*Assigned task*
From the entries below, return only the lines starting at the one that contains "thumb tip: (265, 403)" and ending at the one that contains "thumb mcp: (435, 334)", exactly as they stand.

*Information supplied*
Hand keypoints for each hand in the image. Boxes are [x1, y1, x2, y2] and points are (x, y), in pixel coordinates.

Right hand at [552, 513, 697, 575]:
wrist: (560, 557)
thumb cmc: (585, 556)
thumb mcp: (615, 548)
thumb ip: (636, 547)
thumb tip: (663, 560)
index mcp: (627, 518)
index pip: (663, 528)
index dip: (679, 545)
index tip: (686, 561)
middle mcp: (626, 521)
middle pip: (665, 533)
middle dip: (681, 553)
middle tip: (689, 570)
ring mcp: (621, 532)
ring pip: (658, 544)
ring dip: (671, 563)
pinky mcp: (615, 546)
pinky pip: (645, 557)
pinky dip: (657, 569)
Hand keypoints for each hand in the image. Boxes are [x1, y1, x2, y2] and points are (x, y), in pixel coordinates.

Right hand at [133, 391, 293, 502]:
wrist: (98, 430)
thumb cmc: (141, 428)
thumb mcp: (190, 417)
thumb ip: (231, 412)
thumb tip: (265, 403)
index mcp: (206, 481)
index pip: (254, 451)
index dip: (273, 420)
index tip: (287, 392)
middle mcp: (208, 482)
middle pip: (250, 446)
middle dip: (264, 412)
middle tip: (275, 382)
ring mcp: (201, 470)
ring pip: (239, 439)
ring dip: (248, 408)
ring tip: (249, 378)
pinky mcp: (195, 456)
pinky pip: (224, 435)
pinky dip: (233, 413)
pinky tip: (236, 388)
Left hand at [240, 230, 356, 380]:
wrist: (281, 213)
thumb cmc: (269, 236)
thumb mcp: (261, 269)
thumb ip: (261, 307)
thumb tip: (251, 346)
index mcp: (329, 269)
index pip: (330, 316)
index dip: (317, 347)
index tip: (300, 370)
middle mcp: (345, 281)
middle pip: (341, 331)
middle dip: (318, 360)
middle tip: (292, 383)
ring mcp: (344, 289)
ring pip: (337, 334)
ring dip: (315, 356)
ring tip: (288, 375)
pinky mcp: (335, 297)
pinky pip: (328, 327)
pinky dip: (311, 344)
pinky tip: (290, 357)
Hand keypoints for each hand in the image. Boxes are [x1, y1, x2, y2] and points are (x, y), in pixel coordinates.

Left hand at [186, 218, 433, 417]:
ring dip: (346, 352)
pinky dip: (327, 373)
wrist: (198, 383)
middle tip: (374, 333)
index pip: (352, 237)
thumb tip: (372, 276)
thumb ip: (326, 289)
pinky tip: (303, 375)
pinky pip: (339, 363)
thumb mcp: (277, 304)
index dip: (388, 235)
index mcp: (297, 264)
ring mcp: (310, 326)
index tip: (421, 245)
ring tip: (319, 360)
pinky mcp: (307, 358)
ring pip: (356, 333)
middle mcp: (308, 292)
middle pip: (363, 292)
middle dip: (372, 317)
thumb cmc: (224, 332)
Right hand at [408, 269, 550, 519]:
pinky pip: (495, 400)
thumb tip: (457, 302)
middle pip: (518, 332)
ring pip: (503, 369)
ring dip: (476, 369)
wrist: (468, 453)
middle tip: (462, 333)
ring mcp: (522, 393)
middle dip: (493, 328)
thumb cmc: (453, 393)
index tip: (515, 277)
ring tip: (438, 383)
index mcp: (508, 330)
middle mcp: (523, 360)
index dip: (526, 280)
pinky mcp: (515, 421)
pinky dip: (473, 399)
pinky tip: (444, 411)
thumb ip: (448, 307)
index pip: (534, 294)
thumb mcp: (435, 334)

* * *

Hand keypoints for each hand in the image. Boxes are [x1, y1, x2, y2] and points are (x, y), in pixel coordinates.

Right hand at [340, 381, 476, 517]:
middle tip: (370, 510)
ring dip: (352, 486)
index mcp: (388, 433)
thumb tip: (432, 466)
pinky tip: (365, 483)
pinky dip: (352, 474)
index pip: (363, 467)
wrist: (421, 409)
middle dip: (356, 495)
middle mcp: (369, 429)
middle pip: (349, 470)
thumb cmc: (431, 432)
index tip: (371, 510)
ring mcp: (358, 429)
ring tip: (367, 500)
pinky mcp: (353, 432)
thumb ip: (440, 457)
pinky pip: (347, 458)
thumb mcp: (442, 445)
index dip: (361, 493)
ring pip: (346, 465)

*Finished exercise*
thumb tip: (265, 403)
index mcp: (206, 481)
index pip: (254, 451)
index dip: (273, 420)
index tip: (287, 392)
middle mcp: (208, 482)
middle pip: (250, 446)
middle dip: (264, 412)
middle tip: (275, 382)
ring mcp: (201, 470)
ring pip: (239, 439)
ring dip: (248, 408)
ring tip: (249, 378)
pinky mcp: (195, 456)
pinky pip: (224, 435)
pinky dip: (233, 413)
pinky tip: (236, 388)
Left hand at [240, 230, 356, 380]:
wrist: (281, 213)
thumb cmc: (269, 236)
thumb mcp: (261, 269)
thumb ip: (261, 307)
thumb tip: (251, 346)
index mcp: (329, 269)
index pip: (330, 316)
index dip: (317, 347)
index tip: (300, 370)
middle mcp: (345, 281)
middle pip: (341, 331)
middle dip: (318, 360)
middle tip: (292, 383)
ring mcp: (344, 289)
ring pip: (337, 334)
ring dip: (315, 356)
ring tip: (288, 375)
pinky mcp: (335, 297)
pinky pip: (328, 327)
pinky dip: (311, 344)
pinky tip: (290, 357)
Hand keypoints for each hand in the image. Boxes are [x1, y1, x2, y2] and points are (x, y), in pixel coordinates.

Left hand at [186, 218, 433, 417]:
ring dip: (346, 352)
pinky dip: (327, 373)
wrist: (198, 383)
middle tip: (374, 333)
index pip: (352, 237)
thumb tip: (372, 276)
thumb ip: (326, 289)
pinky tip: (303, 375)
pinky pip: (339, 363)
thumb mcp: (277, 304)
index dip: (388, 235)
index mcp: (297, 264)
ring mcp: (310, 326)
index tip: (421, 245)
ring tip: (319, 360)
pinky mcp: (307, 358)
ring pip: (356, 333)
middle mcp: (308, 292)
middle pip: (363, 292)
middle dip: (372, 317)
thumb cmc: (224, 332)
Right hand at [408, 269, 550, 519]:
pinky pip: (495, 400)
thumb tip: (457, 302)
middle pip: (518, 332)
ring pip: (503, 369)
ring dip: (476, 369)
wrist: (468, 453)
middle tip: (462, 333)
ring mcp: (522, 393)
middle dip: (493, 328)
thumb cmc: (453, 393)
index tip: (515, 277)
ring tip: (438, 383)
index mcp: (508, 330)
middle mcp: (523, 360)
index dip: (526, 280)
pinky mcp: (515, 421)
pinky dip: (473, 399)
pinky tip: (444, 411)
thumb ip: (448, 307)
index pip: (534, 294)
thumb mcp: (435, 334)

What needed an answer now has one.